_PROBLEM:_
From the records below, please return each line that holds the word "profile".

_DATA SUPPLIED:_
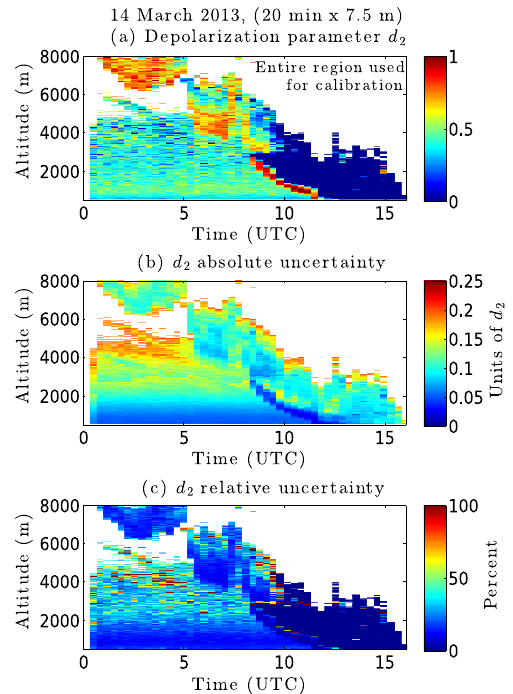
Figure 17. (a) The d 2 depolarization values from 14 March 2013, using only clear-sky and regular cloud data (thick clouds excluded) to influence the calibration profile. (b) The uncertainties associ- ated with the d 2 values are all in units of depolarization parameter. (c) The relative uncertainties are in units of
---
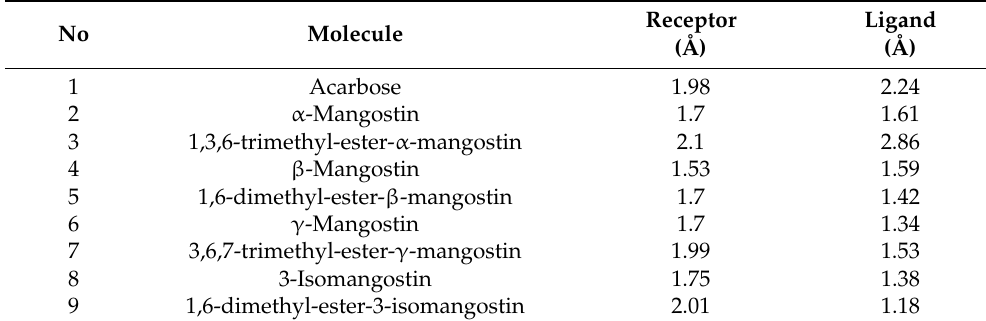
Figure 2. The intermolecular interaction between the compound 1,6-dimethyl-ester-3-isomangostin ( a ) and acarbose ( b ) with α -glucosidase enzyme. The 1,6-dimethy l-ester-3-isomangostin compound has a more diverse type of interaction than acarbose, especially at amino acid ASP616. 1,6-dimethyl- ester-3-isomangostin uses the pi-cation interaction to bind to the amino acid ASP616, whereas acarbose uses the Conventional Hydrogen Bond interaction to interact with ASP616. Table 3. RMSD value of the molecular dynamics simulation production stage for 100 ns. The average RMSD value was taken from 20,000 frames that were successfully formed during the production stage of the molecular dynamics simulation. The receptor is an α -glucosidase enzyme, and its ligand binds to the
==
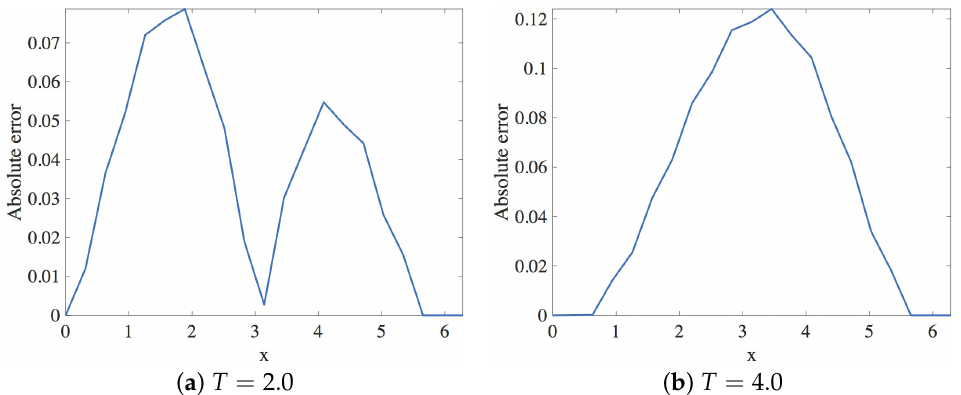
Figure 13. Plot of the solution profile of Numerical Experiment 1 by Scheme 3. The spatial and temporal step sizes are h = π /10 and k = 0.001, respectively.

_WRITTEN ANSWER:_
Figure 17. (a) The d 2 depolarization values from 14 March 2013, using only clear-sky and regular cloud data (thick clouds excluded) to influence the calibration profile. (b) The uncertainties associ- ated with the d 2 values are all in units of depolarization parameter. (c) The relative uncertainties are in units of
Figure 13. Plot of the solution profile of Numerical Experiment 1 by Scheme 3. The spatial and temporal step sizes are h = π /10 and k = 0.001, respectively.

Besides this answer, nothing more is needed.